Some of the antibodies that the team is designing are intended to prevent coronavirus from attaching to the human body.
“The right-shaped antibodies bind to proteins that sit on the surface of human cells and the coronavirus, similar to a lock and key. Such binding can prevent the proliferation of the virus in the human body, potentially limiting the effects of the disease,” said Averso.
Additionally, by collaborating with the biotech industry, the pair is aiming to bring about therapeutics, diagnostics, and vaccines as quickly as possible.
As the threat of COVID-19 continues to surge throughout the US, other organizations are partnering to help combat the spread of the virus.
Recently, as part of a larger partnership with IBM, academic institutions, and national labs, Rensselaer Polytechnic Institute (RPI) offered researchers access to an artificial intelligence-powered supercomputer for COVID-19 research.

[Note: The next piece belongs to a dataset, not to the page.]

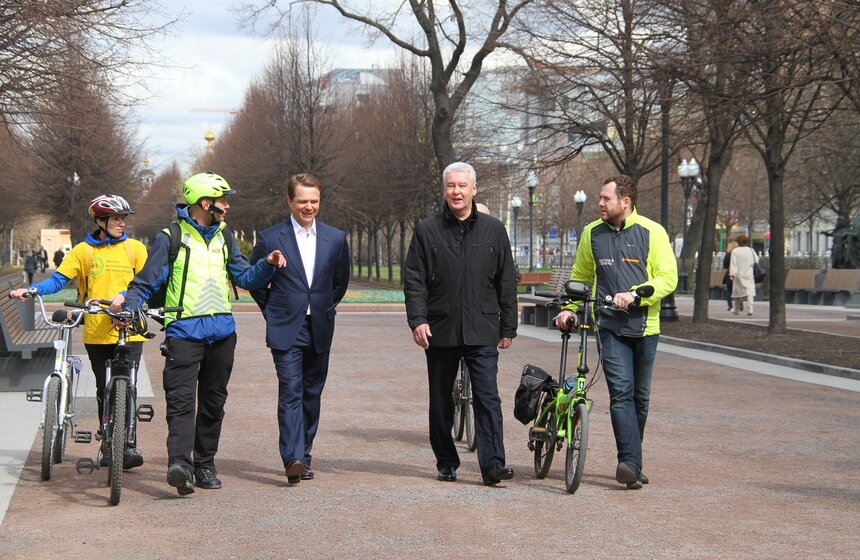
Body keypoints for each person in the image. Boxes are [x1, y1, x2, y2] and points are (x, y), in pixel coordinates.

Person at [123, 172, 286, 496]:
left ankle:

“In order to combat the devastating effects of this pandemic, we must be able to fully grasp the complexities and interconnectedness of biological systems and epidemiological data, as researchers work to develop therapeutic interventions and address gaps in our knowledge,” said Rensselaer President Shirley Ann Jackson.
“This effort requires expertise, collaboration, and the ability to process incredible amounts of data, and Rensselaer is offering all three at this critical time. In particular, the ability to model at very large scales requires the unique capabilities of AiMOS.”
With these machine learning algorithms, Satz and Averso expect to accelerate the speed at which coronavirus therapies are discovered, developed, and delivered.
“We are building a company that sits at the frontiers of AI and biotech,” Satz says. “We are hard at work accelerating the speed at which healing is discovered and delivered and could not ask for a more fulfilling mission.”